• _WHAT THE TASK ASKS_
Find and return every line of the data that contains the word "user".

• _EXERCISE MATERIAL_
- Opening Delimiter -
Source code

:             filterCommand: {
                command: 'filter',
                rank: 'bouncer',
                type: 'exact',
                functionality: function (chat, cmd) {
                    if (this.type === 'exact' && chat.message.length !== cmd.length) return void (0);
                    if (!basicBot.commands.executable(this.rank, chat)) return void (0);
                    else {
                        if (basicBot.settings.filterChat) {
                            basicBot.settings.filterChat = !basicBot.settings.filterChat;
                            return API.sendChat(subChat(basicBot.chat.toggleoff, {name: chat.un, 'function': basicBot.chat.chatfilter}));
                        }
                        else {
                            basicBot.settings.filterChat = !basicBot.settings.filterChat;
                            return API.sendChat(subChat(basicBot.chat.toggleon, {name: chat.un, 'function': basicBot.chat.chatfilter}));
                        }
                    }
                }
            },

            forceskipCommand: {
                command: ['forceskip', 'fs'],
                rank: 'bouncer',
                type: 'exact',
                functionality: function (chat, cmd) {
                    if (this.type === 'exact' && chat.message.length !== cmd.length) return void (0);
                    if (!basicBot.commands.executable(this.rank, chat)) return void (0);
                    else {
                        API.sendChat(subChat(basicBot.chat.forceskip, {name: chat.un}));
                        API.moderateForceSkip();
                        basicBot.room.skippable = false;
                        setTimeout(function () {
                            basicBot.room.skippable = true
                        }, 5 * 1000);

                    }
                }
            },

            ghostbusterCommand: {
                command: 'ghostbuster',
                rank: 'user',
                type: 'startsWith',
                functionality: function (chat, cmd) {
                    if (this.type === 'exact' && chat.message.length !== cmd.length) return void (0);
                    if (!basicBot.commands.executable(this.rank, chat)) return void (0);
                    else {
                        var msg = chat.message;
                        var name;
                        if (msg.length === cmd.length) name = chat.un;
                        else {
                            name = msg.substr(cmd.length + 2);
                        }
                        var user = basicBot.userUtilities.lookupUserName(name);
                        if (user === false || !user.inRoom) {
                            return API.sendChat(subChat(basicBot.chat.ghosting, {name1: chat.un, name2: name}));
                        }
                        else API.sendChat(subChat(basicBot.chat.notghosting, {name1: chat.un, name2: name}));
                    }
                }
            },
- Closing Delimiter -
• _ANSWER BOX_
                rank: 'user',
                        var user = basicBot.userUtilities.lookupUserName(name);
                        if (user === false || !user.inRoom) {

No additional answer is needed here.